NationalSecurityAgency / ghidra

Ghidra is a software reverse engineering (SRE) framework
https://www.nsa.gov/ghidra
Apache License 2.0
51.56k stars 5.87k forks source link

AVR8: Header files processing yields incorrect data type lengths for enums (and other data types) #5077

Open ghost opened 1 year ago

ghost commented 1 year ago

The script provided for parsing AVR8 headers yields enum data types that are 4 bytes in length, per the typical assumption that enums are dword/32-bit integers in most architectures.

This is obviously wrong for AVR8, and these data types need to be reassigned and their length fixed.

A less than cautious user would assign something like a CMD enum to one of the IO addresses, inadvertently thrashing every IO "register" thereafter, up to three at a time.

                             NVM_CMD                                         XREF[5]:    ...
                                                                                          ....
        mem:01ca                 NVM_CMD_   ??

Fixed: image image

Original: image

emteere commented 1 year ago

We have been discussing the sizing of Enums and re-working to re-size correctly correctly.

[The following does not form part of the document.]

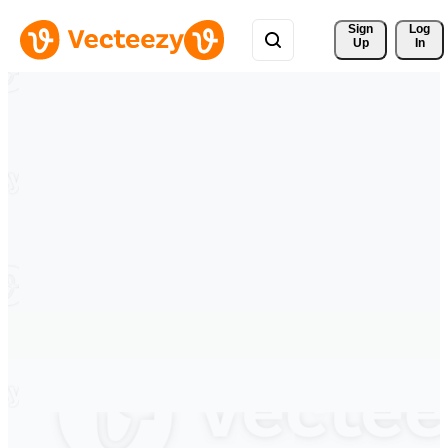
Sign 
Log
Up
In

The CParser could be changed to take into account the data organization and a simple sizing algorithm for the Enum before that change is made. Will look into it as we're in that area. Unfortunately it may not be that simple and would make all other enum parsing possibly incorrect, say on windows, so it needs to be done carefully.

emteere commented 1 year ago

You can also apply enums as labels in the DTmgr. Using the enum value as the address to place the label. On the AVR8 with multiple addressSpaces, that could be cumbersome to use.

Unfortunately it will apply the label to the default memory space which is code. We need to change that. There were thoughts of making an extended "enum", maybe Address in the data type manager which would have all parts (offset, AddressSpace, label).